Optimal timing and frequency of bone marrow soup therapy for functional restoration of salivary glands injured by single-dose or fractionated irradiation

Injections of bone marrow (BM) cell extract, known as 'BM soup', were previously reported to mitigate ionizing radiation (IR) injury to salivary glands (SGs). However, the optimal starting time and frequency to maintain BM soup therapeutic efficacy remains unknown. This study tested the optimal starting time and frequency of BM soup injections in mice radiated with either a single dose or a fractionated dose. First, BM soup treatment was started at 1, 3 or 7 weeks post-IR; positive (non-IR) and negative (IR) control mice received injections of saline (vehicle control).

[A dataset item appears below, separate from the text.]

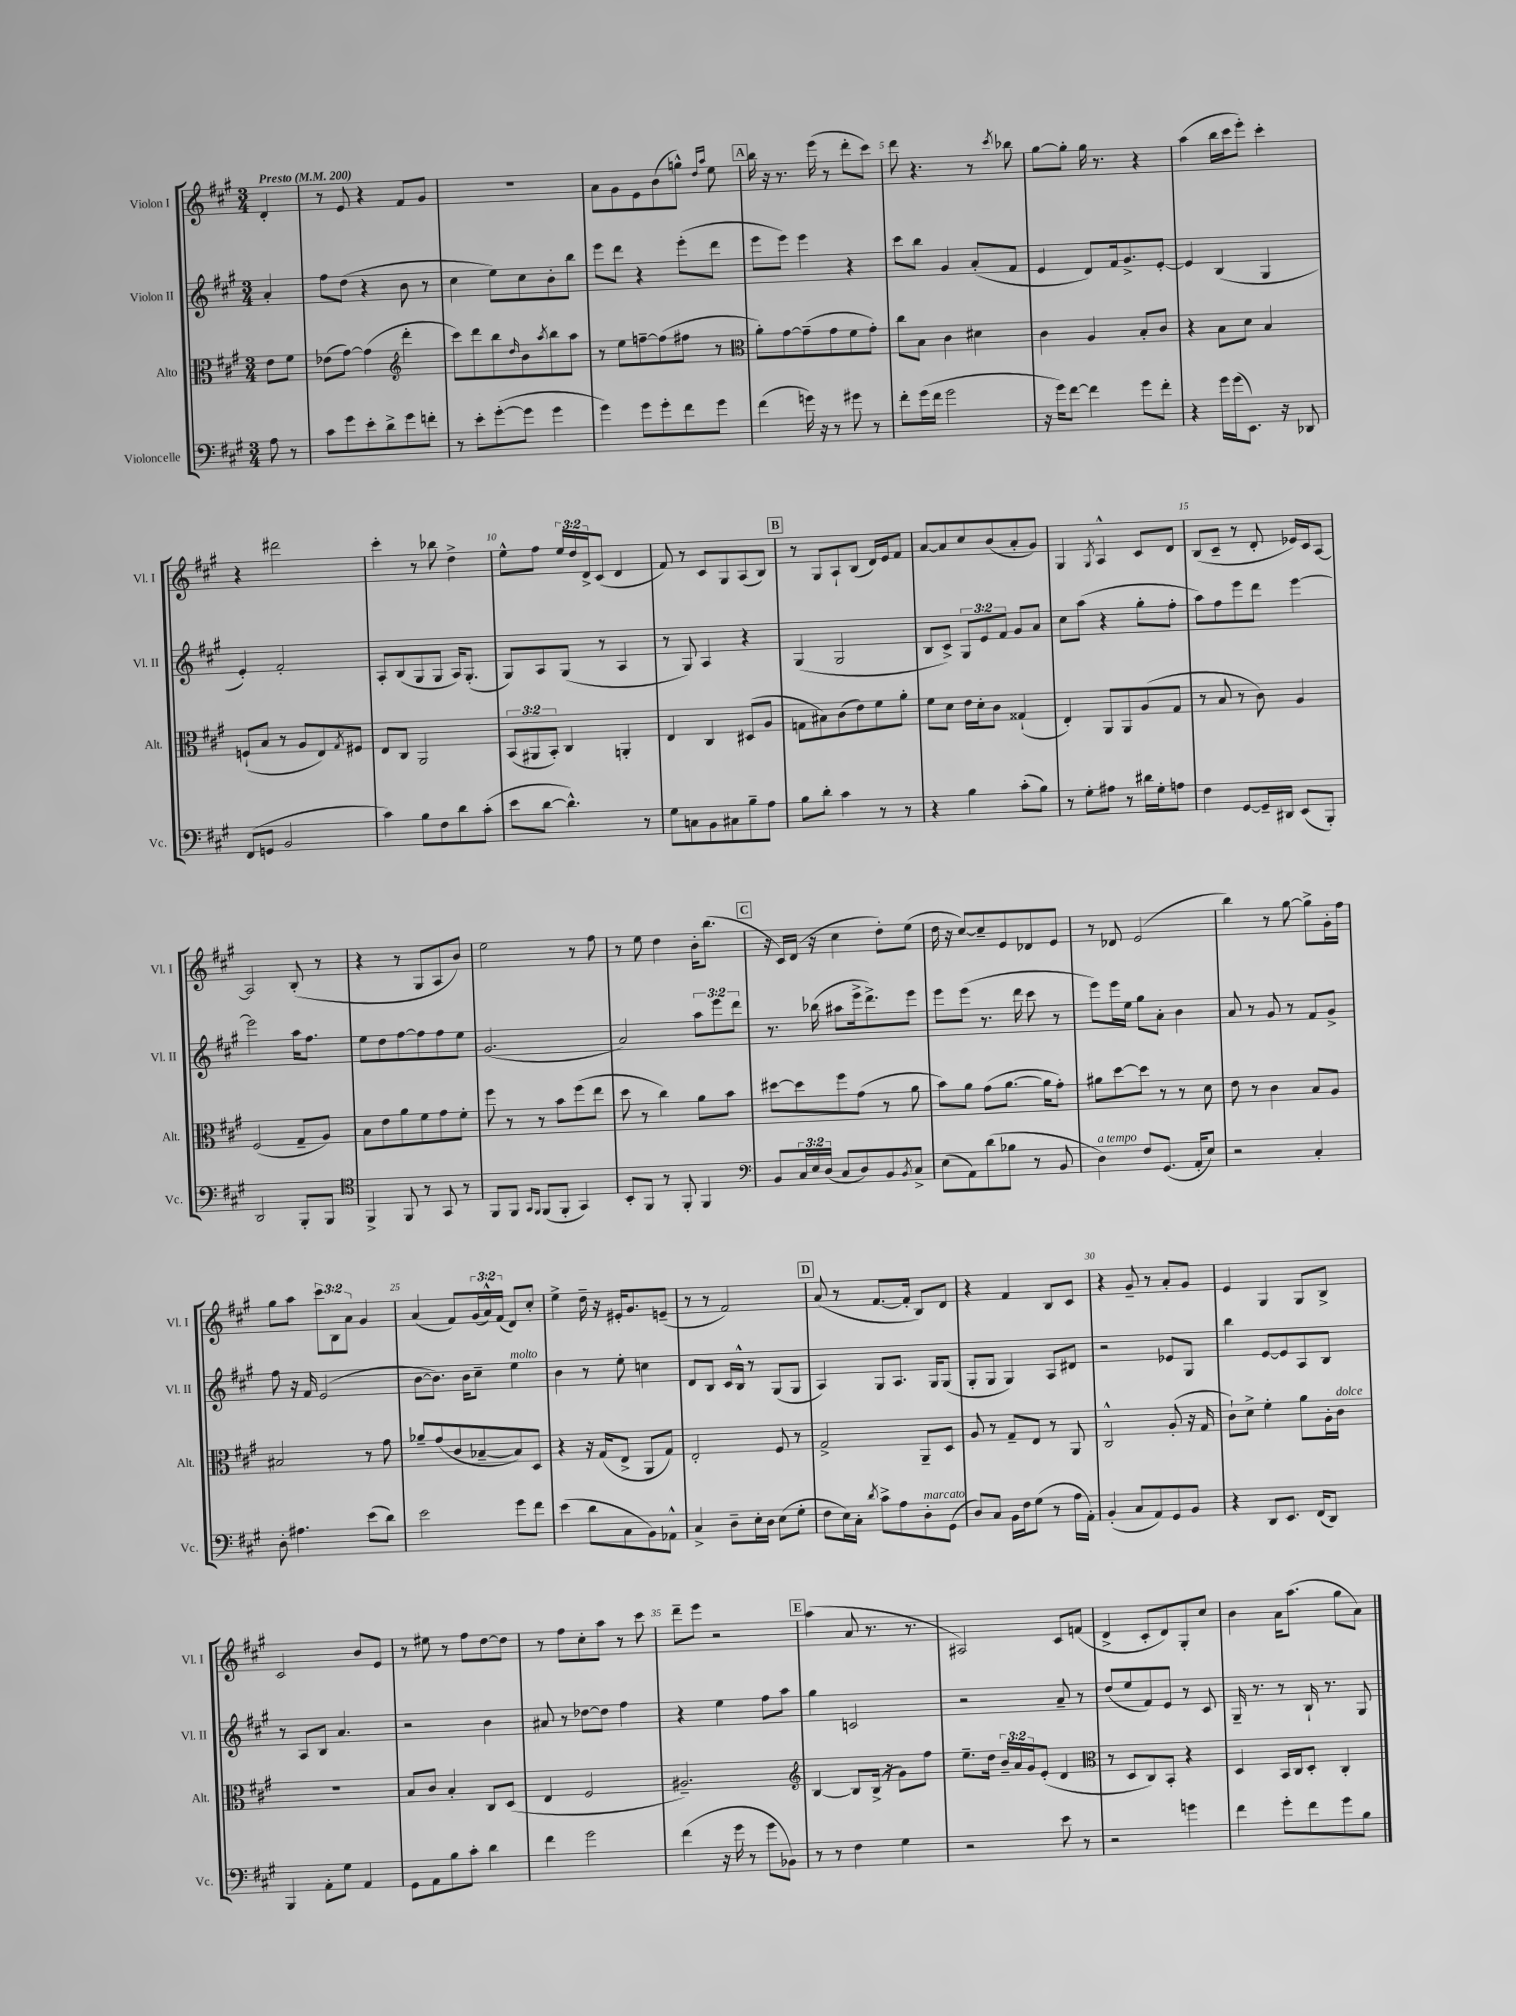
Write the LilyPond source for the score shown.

Second, BM soup-treated mice received injections at different frequencies (1, 2, 3 and 5 weekly injections). Third, a 'fractionated-dose radiation' model to injure mouse SGs was developed (5 Gy × 5 days) and compared with the single high dose radiation model. All mice (n = 65) were followed for 16 weeks post-IR. The results showed that starting injections of BM soup between 1 and 3 weeks mitigated the effect of IR-induced injury to SGs and improved the restoration of salivary function. Although the therapeutic effect of BM soup lessens after 8 weeks, it can be sustained by increasing the frequency of weekly injections. Moreover, both single-dose and fractionated-dose radiation models are efficient and comparable in inducing SG injury and BM soup treatments are effective in restoring salivary function in both radiation models. In conclusion, starting injections of BM soup within 3 weeks post-radiation, with 5 weekly injections, maintains 90-100% of saliva flow in radiated mice.